Addio Abbas, l’occhio sulle svolte del Novecento
Iraniano naturalizzato francese, era una delle figure di punta dell’agenzia Magnum. Aveva 74 anni
Univa le parole alle immagini per raccontare il mondo, Abbas Attar (si firmava solo Abbas), fotografo iraniano scomparso ieri a Parigi a 74 anni, dal 1981 uno dei membri di punta della Magnum. È stata l’agenzia a dare ieri ha notizia della sua morte definendolo «il fotografo che scrive con la luce».

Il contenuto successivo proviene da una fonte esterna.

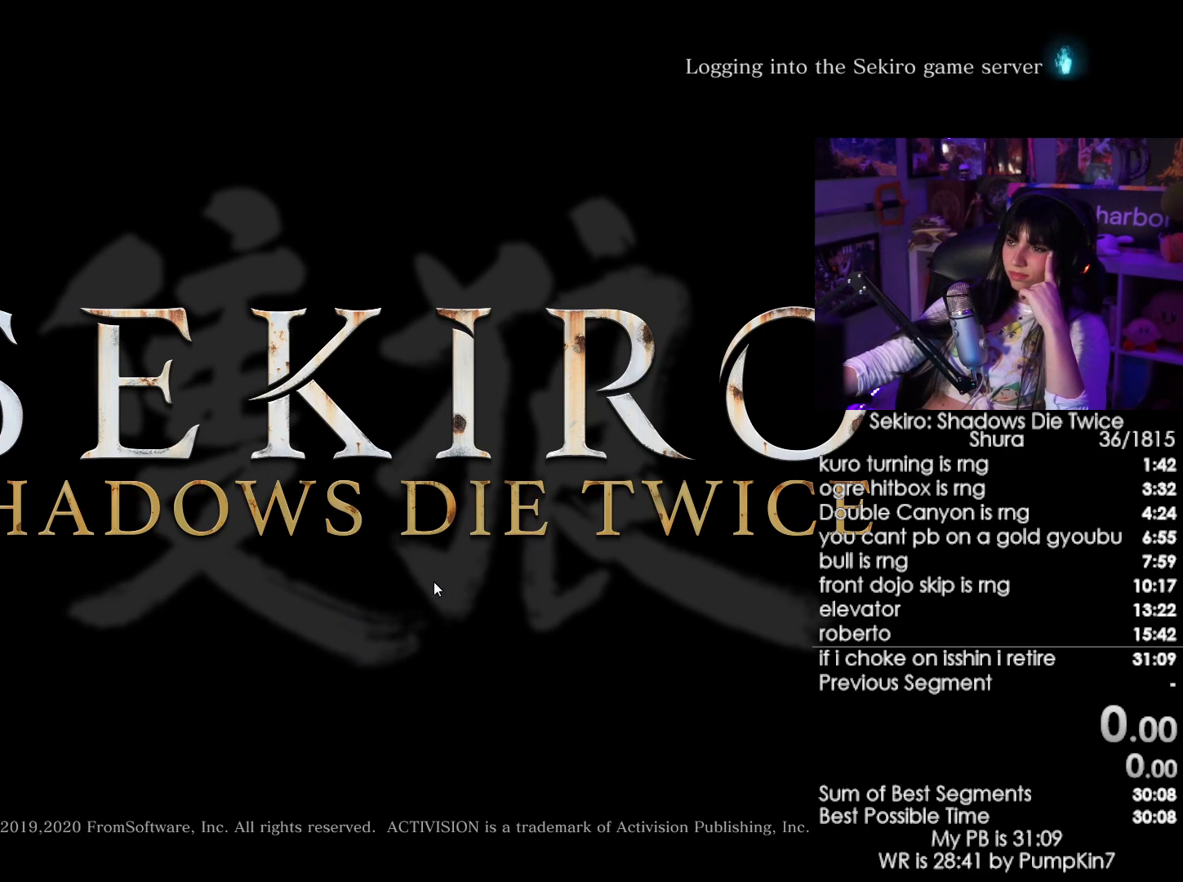
{"keys": [], "mouse": ["left"], "events": [[34, "mouse_left", "up"], [117, "mouse_left", "down"], [217, "mouse_left", "up"], [350, "mouse_left", "down"], [400, "mouse_left", "up"], [500, "mouse_left", "down"]]}
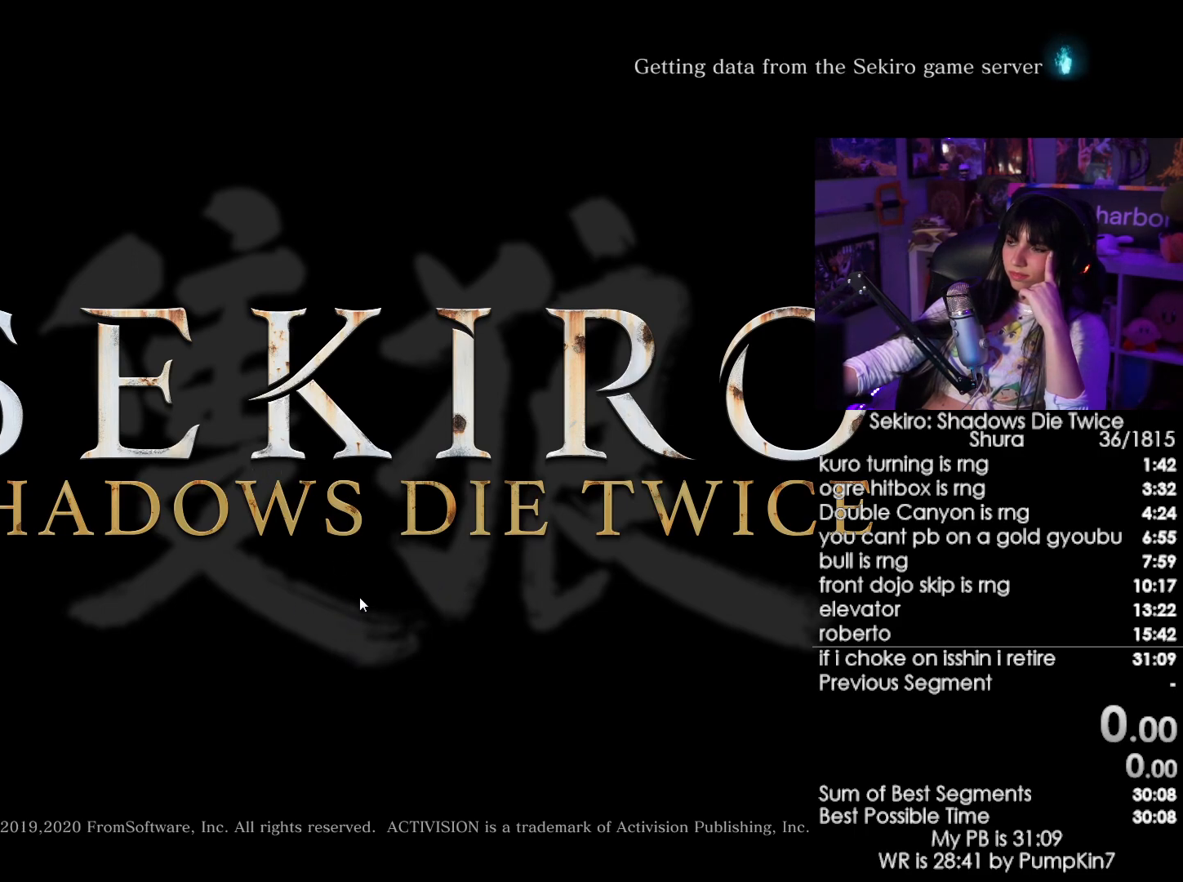
{"keys": [], "mouse": [], "events": [[134, "mouse_left", "up"], [234, "mouse_left", "down"], [334, "mouse_left", "up"]]}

Una vita dedicata alla fotografia, quella di Abbas che con le sue immagini spesso iconiche ha raccontato la fame, le carestie, le guerre e le rivoluzioni nel mondo. Trapiantato a Parigi, Abbas inizia a fotografare giovanissimo con il sogno di raccontare il Vietnam. Ci riuscirà a 28 anni. Dal 1978 al 1980, si occupa della rivoluzione in Iran prima di andare in esilio volontario e spostare il suo obiettivo in Messico che cerca di raccontare come fosse un romanzo. Il libro Allah O Akbar (Phaidon, 1994) mostra le tensioni nelle società musulmane, anticipando fenomeni che sarebbero esplosi negli anni successivi. L’interesse per l’islam lo condurrà al grande progetto sulle religioni, cuore del suo lavoro: le ricerche su cristianesimo, buddhismo e induismo diventeranno altrettanti libri. Il suo ultimo lavoro sul «mondo islamico dopo l’11 settembre» è del 2009 ed è il frutto di un viaggio in 16 Paesi durato 7 anni. Da qualche tempo aveva abbandonato i grandi progetti pur sostenendo che la Cina fosse il Paese in cui sarebbe voluto andare per raccontare il cambiamento più interessante.
Restano le sue parole: «La mia fotografia è una riflessione che prende vita e conduce alla meditazione». Una lezione.